In 1992, Guernsey's currency situation was characterised by its long-standing and stable dual-currency system, underpinned by a strong fiscal position. The States of Guernsey issued its own sterling-denominated banknotes and coins (Guernsey pounds, £GG), which circulated on the island alongside Bank of England notes. Crucially, these local issues were not legal tender in the United Kingdom but were fully backed one-for-one by sterling reserves held in London, ensuring parity with the UK pound. This arrangement provided Guernsey with a visible symbol of its constitutional autonomy while maintaining the economic security and simplicity of a direct peg to the sterling zone.
The year fell within a period of significant international currency turbulence, most notably the UK's exit from the European Exchange Rate Mechanism (ERM) on Black Wednesday, 16 September 1992. While this event caused a sharp devaluation of sterling and a crisis for the British government, its direct impact on Guernsey was moderated by the island's unique status. Guernsey was not a member of the ERM, and its currency policy was solely linked to sterling itself, not to the UK's European monetary commitments. Consequently, the Guernsey pound simply tracked sterling's sudden fall against major currencies like the Deutsche Mark, with no separate monetary policy response required from the States.

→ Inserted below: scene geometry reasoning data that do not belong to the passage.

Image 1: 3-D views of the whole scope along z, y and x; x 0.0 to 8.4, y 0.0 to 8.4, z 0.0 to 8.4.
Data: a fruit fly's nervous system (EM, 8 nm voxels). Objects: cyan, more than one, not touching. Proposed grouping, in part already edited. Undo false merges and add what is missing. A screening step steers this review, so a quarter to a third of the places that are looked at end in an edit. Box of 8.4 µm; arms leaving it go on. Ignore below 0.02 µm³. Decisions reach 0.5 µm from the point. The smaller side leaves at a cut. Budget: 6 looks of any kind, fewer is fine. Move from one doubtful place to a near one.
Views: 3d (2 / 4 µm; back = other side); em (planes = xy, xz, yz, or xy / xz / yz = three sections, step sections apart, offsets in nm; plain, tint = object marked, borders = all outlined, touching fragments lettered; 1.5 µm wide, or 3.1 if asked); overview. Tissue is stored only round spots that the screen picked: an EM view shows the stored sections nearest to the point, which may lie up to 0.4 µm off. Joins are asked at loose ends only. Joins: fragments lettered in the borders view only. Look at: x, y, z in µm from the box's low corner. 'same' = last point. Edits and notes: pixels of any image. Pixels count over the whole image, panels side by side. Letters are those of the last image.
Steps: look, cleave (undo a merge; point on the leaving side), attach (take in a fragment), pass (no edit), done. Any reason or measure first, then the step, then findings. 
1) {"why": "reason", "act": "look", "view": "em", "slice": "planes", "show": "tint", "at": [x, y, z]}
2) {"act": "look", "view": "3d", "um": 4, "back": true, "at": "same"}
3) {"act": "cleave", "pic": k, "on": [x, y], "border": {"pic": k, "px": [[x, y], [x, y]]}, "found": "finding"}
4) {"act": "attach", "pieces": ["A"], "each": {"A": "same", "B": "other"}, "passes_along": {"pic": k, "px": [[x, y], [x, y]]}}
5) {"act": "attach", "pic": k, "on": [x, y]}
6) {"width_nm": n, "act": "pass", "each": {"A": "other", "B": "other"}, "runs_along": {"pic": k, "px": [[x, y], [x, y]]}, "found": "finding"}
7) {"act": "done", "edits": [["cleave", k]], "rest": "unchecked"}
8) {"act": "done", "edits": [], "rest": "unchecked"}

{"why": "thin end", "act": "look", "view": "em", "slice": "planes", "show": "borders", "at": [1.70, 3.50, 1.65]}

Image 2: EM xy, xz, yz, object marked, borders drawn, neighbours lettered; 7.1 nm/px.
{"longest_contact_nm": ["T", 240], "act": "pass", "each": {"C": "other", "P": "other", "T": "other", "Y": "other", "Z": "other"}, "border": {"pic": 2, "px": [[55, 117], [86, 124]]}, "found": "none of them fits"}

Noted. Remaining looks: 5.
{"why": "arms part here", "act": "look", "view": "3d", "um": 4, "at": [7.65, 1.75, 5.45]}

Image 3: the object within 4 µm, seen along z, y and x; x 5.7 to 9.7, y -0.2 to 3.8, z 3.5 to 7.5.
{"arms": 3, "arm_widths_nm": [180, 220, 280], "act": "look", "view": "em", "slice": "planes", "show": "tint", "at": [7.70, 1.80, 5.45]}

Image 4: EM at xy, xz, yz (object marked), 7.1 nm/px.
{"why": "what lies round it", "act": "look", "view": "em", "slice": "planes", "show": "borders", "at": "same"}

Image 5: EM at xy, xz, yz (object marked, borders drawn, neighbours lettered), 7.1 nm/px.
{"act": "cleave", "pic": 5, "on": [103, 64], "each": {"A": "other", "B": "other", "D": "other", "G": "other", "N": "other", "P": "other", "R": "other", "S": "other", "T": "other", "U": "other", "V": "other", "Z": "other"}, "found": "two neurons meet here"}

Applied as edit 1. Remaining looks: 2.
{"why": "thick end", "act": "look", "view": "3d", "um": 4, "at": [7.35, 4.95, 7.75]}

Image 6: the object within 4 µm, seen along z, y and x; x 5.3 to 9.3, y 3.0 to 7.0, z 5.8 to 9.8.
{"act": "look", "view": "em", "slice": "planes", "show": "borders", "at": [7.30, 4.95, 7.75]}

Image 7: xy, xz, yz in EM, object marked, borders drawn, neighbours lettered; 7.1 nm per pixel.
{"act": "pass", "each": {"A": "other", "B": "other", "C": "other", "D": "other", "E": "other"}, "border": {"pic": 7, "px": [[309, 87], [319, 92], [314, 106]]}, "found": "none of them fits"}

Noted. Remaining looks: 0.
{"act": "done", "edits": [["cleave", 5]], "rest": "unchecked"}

Therefore, the background for Guernsey in 1992 is one of insulated stability amidst external storm. The island's conservative financial governance, its substantial sterling reserves, and its simple peg meant it weathered the sterling crisis as a passive observer rather than an active participant. The primary focus for the States' Treasury remained the prudent management of the currency fund and maintaining public confidence in the local issue, a task unchallenged by the events of Black Wednesday, which instead reaffirmed the benefits of Guernsey's orthodox and reserved monetary link.